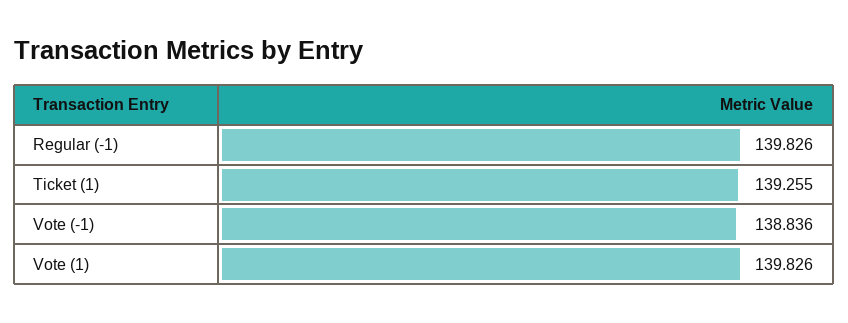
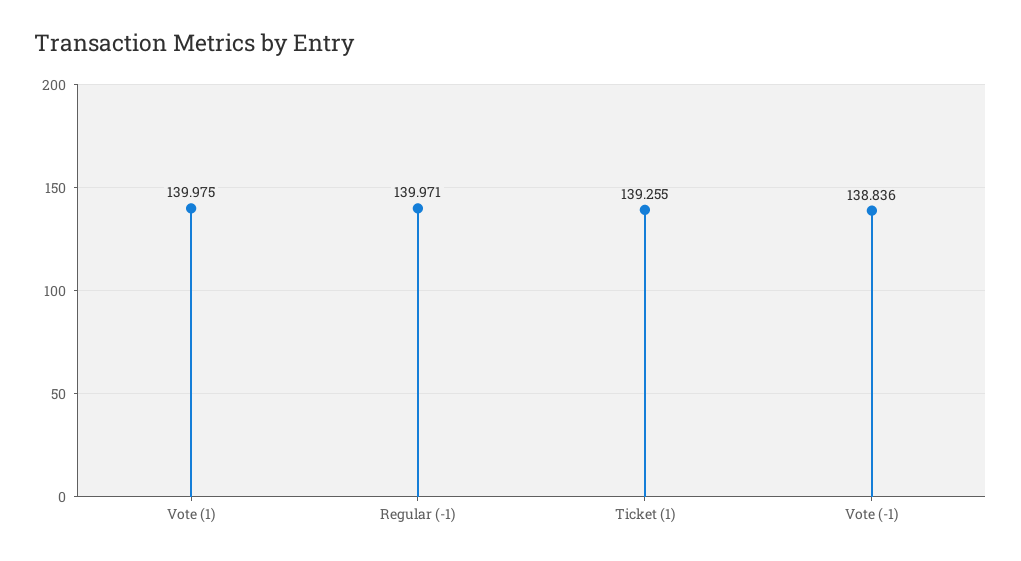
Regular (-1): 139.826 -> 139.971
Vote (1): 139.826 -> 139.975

* * *

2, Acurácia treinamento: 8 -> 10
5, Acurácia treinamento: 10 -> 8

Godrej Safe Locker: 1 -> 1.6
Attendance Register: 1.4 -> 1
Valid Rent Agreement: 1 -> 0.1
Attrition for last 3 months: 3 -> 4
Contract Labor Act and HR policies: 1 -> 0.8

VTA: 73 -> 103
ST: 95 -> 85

---

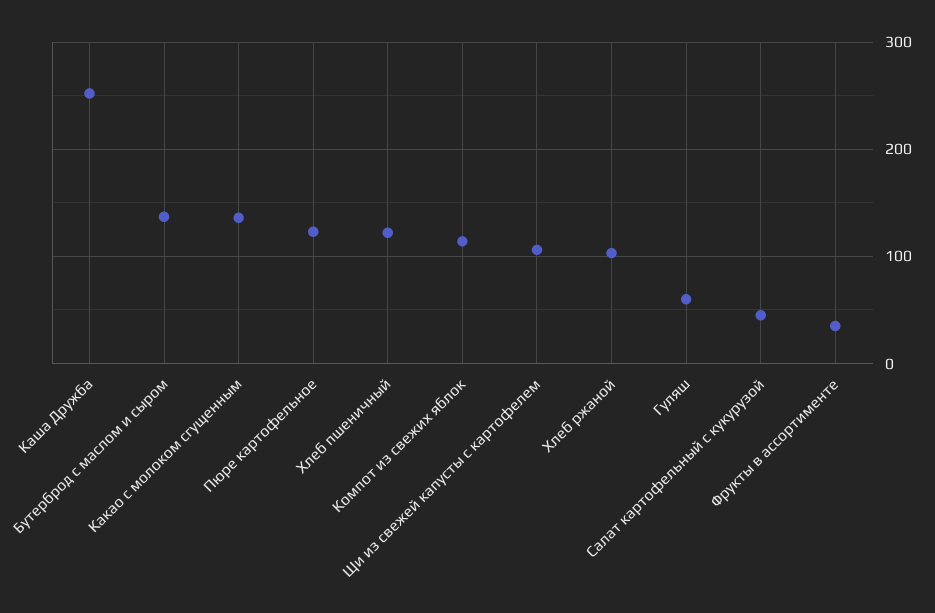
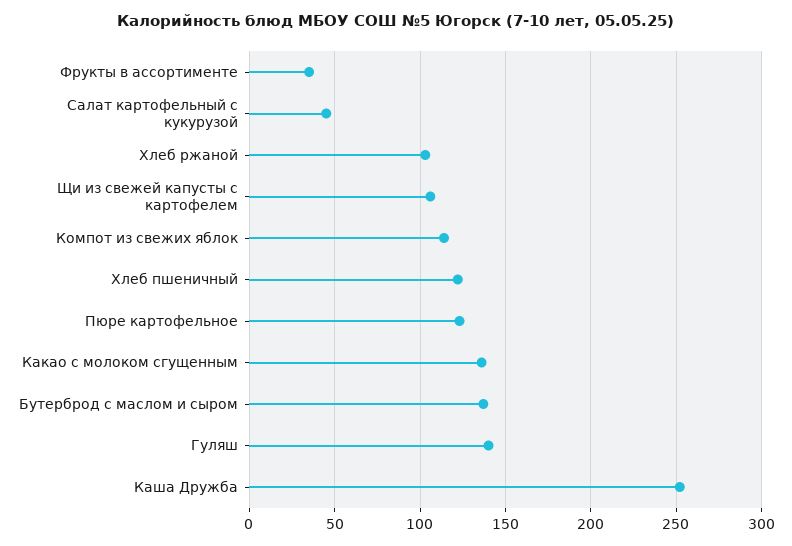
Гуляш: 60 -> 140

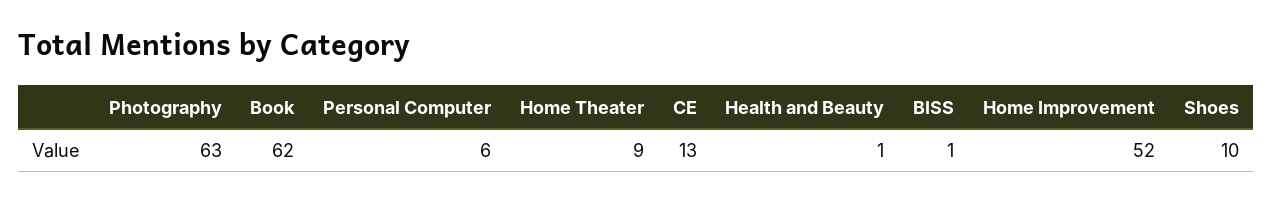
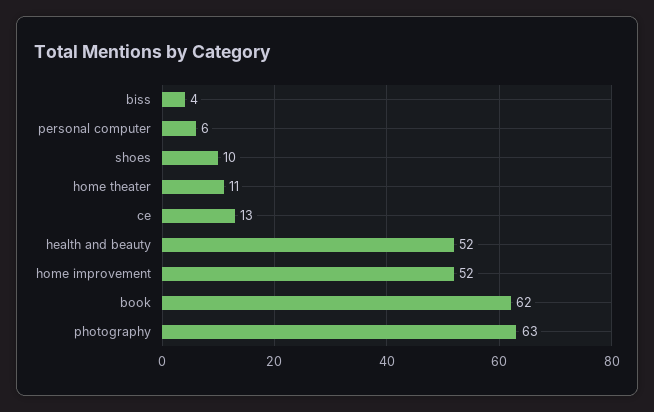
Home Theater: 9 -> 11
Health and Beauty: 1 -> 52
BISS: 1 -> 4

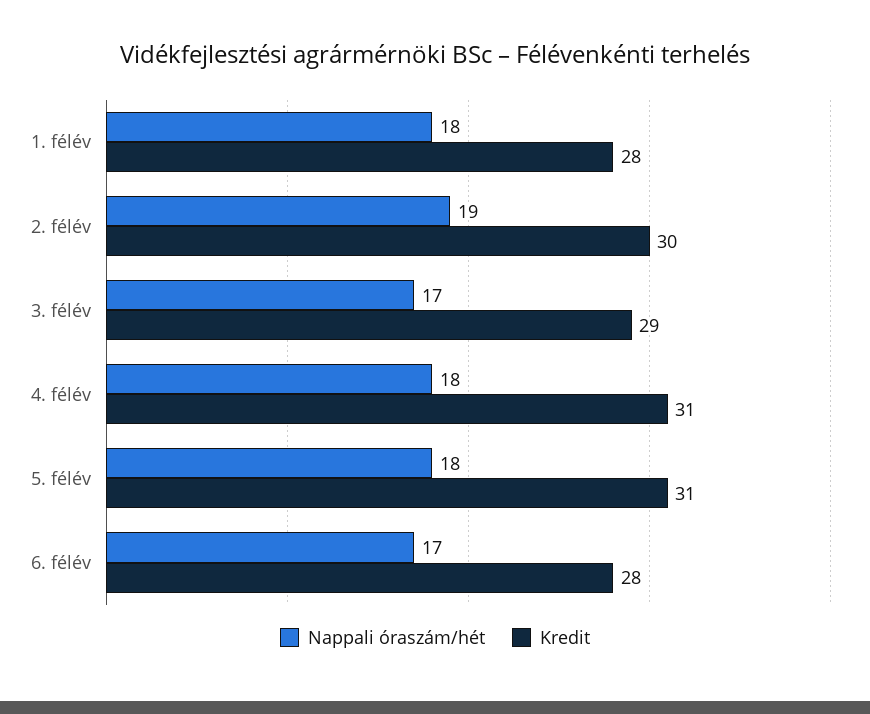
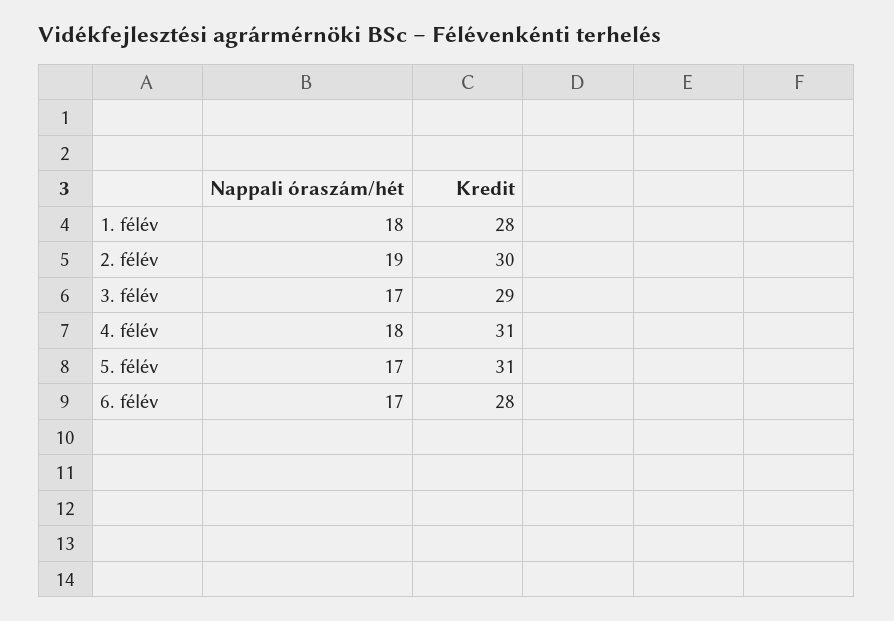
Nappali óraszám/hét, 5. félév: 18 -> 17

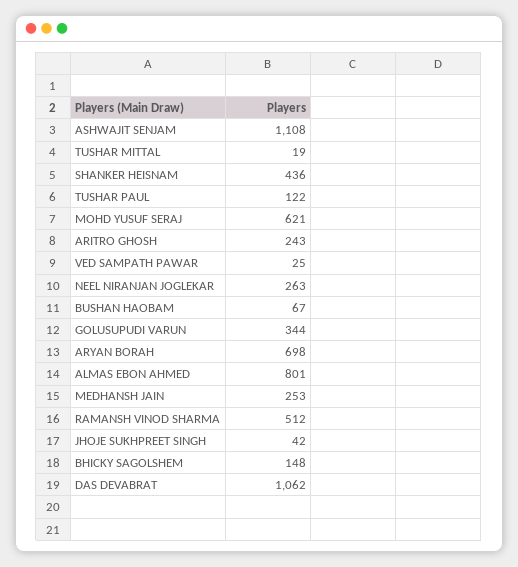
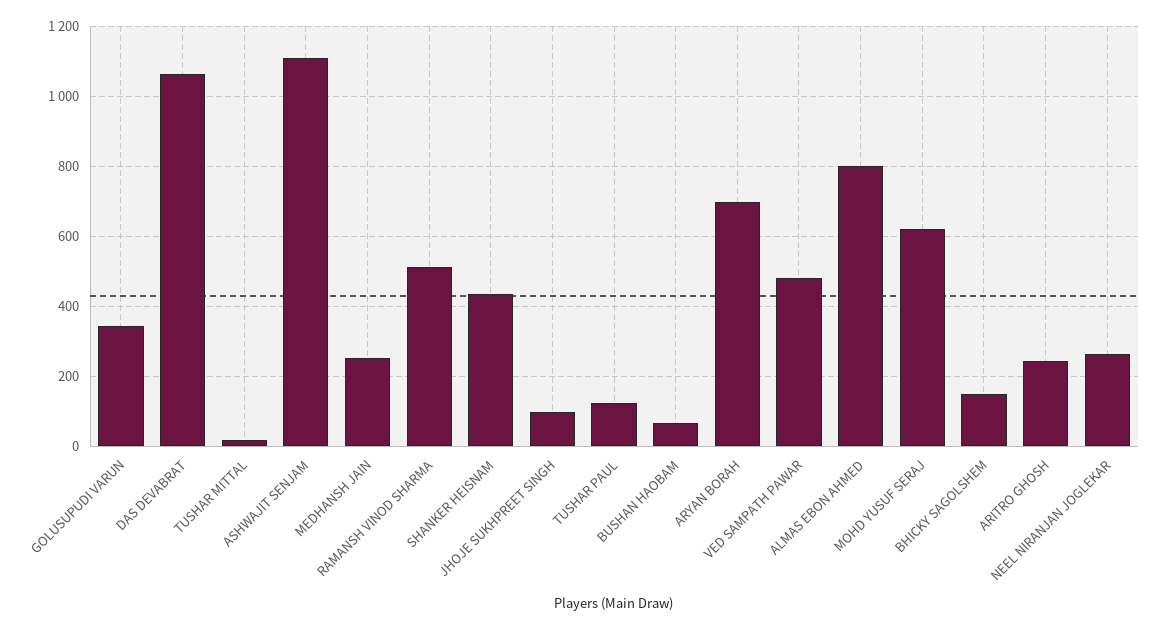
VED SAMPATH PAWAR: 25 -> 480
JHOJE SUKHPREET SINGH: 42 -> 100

▶ [HOW TO COMPLETE THIS TASK]:
From the entries above, print the lines beginning at the one with "2, Acurácia treinamento: 8 -> 10" and stopping after the one with "ST: 95 -> 85", exactly as written and with nothing else.

▶ [PROBLEM SOLUTION]:
2, Acurácia treinamento: 8 -> 10
5, Acurácia treinamento: 10 -> 8

Godrej Safe Locker: 1 -> 1.6
Attendance Register: 1.4 -> 1
Valid Rent Agreement: 1 -> 0.1
Attrition for last 3 months: 3 -> 4
Contract Labor Act and HR policies: 1 -> 0.8

VTA: 73 -> 103
ST: 95 -> 85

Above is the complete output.